It started with this post by Dean Esmay, where he talks about racism in Chicago but the subject widened out in the comments and a number of bloggers got involved.
I’ve been amazed at the response (there were more than forty comments to Dean’s post and over a dozen trackbacks), and by the range of perspectives the discussion now encompasses. People have been swapping comments and links, trawling their archives for relevant material and writing directly about their personal experiences.
There’s a lot of stuff out there, but there was one piece that particularly caught my attention.
Cobb returned to the comments at Dean’s World to post a link to an article by Glenn C Loury. I’m grateful that he took the time and trouble to do so, because Loury’s essay is the clearest exposition of the problem I’ve come across.

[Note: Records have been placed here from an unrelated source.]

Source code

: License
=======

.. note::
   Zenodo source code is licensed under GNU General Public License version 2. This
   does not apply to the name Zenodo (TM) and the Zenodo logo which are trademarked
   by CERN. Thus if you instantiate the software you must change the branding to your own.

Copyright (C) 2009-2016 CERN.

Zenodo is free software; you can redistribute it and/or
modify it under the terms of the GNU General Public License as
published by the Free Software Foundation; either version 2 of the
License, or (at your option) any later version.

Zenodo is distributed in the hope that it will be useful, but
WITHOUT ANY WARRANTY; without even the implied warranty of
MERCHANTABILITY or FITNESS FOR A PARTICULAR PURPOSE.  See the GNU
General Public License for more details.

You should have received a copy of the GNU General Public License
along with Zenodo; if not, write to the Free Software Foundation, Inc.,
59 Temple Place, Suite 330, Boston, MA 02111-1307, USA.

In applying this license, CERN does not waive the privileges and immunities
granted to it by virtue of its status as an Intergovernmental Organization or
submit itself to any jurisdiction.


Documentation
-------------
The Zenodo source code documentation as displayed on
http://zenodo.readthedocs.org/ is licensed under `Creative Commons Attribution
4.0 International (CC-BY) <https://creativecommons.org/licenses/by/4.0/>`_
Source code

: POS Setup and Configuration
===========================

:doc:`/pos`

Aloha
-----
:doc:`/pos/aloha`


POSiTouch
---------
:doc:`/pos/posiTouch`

What is sometimes denied, but what must be recognized is that this is, indeed, a race problem. The plight of the underclass is not rightly seen as another (albeit severe) instance of economic inequality, American style. These black ghetto dwellers are a people apart, susceptible to stereotyping, stigmatized for their cultural styles, isolated socially, experiencing an internalized sense of helplessness and despair, with limited access to communal networks of mutual assistance. Their purported criminality, sexual profligacy, and intellectual inadequacy are the frequent objects of public derision. In a word, they suffer a pariah status. It should not require enormous powers of perception to see how this degradation relates to the shameful history of black-white race relations in this country.There are some things he writes that I don’t agree with, such as when he says:
The dream that race might some day become an insignificant category in our civic life now seems naively utopian.Some of us still believe in that dream, and I think most people would like to believe in it. It’s certainly a long way off, but I’m still trying to work towards it and I’m not yet ready to be labelled naïve.
I could take issue with a number of other small points but that would just be quibbling. I’m in full agreement with much of what Loury writes here.
I also agree with his criticisms of affirmative action. I remain opposed to it and, in contrast to Loury, I support Proposition 54. But there are two things we clearly agree on: affirmative action only slaps at the problem and Proposition 54 won't help to solve it.
I have only ever said this once before; I don’t use the words lightly: Go read the whole thing.